- _ACTION ITEM_: Below is a listing; transcribe it exactly but without any images.

- _STORED DATA_:
________________

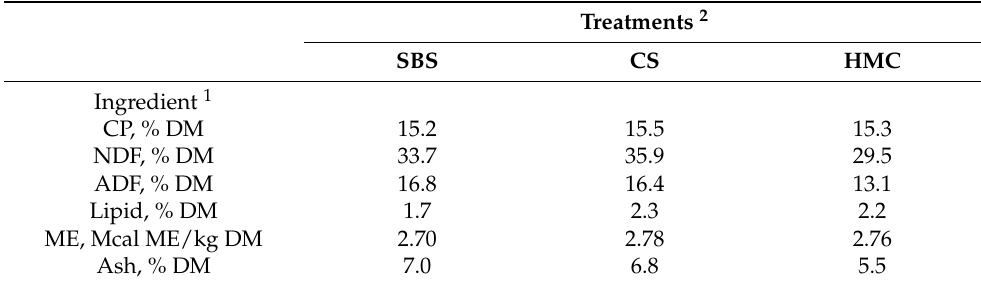
Table 1. Ingredients and chemical composition of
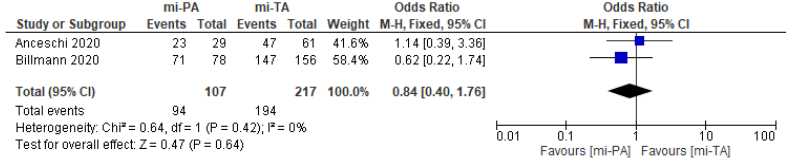
( c ) Forest plot representing analysis of patients with absent clinical success according to PASO criteria.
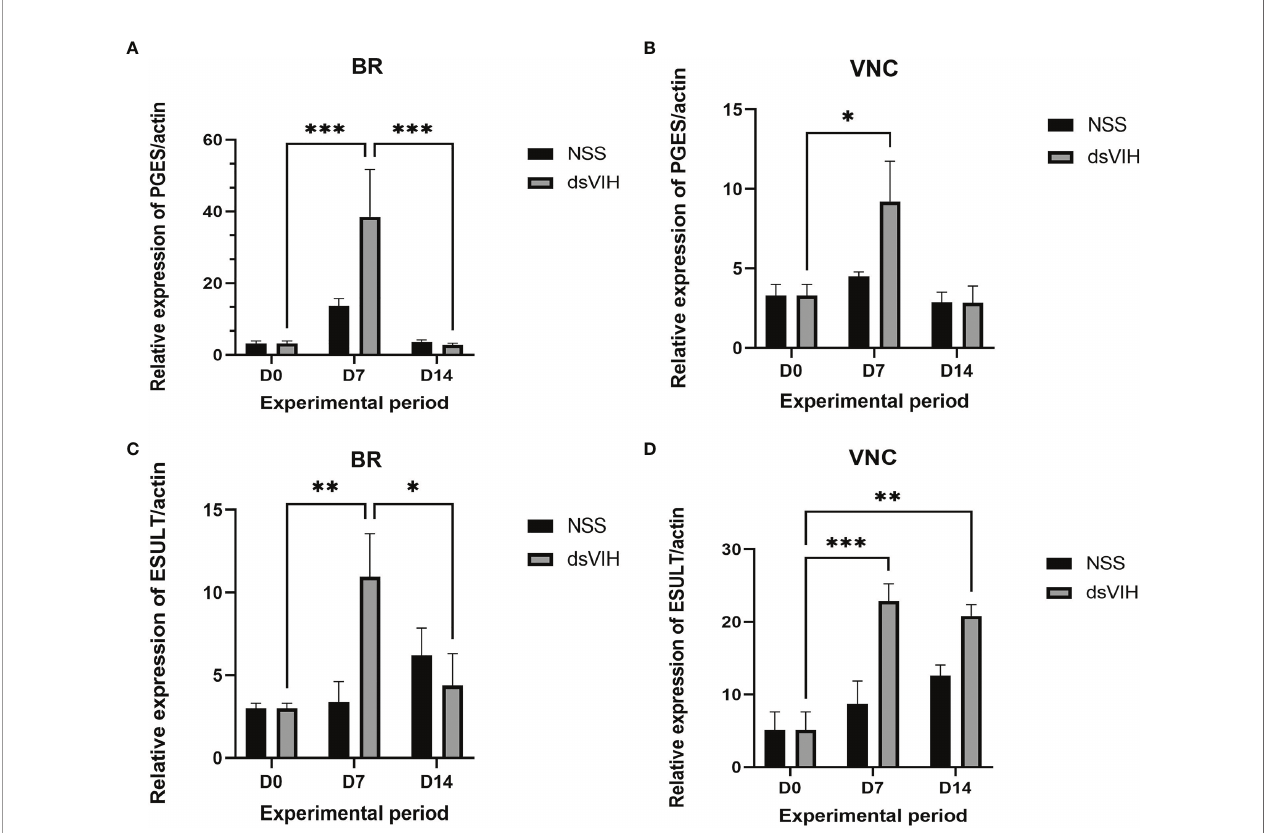
FIGURE 7 | Effect of dsRNA-VIH on the Scyol-PGES and Scyol-ESULT transcript abundances using quantitative RT-PCR. (A, B) The histograms showed the level of Scyol-PGES which signi fi cantly expressed higher in brain and VNC after dsRNA-VIH administration for 7 days. (C, D) The histograms showed the level of Scyol- ESULT which signi fi cantly expressed higher in brain and VNC after dsRNA-VIH administration for 7 and 14 days. BR, brain; VNC, ventral nerve cord. Bars represent the standard error of the mean (SEM). * p < 0.05, ** p < 0.005 and *** p <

________________

- _RESPONSE AREA_:
Table 1. Ingredients and chemical composition of
( c ) Forest plot representing analysis of patients with absent clinical success according to PASO criteria.
FIGURE 7 | Effect of dsRNA-VIH on the Scyol-PGES and Scyol-ESULT transcript abundances using quantitative RT-PCR. (A, B) The histograms showed the level of Scyol-PGES which signi fi cantly expressed higher in brain and VNC after dsRNA-VIH administration for 7 days. (C, D) The histograms showed the level of Scyol- ESULT which signi fi cantly expressed higher in brain and VNC after dsRNA-VIH administration for 7 and 14 days. BR, brain; VNC, ventral nerve cord. Bars represent the standard error of the mean (SEM). * p < 0.05, ** p < 0.005 and *** p <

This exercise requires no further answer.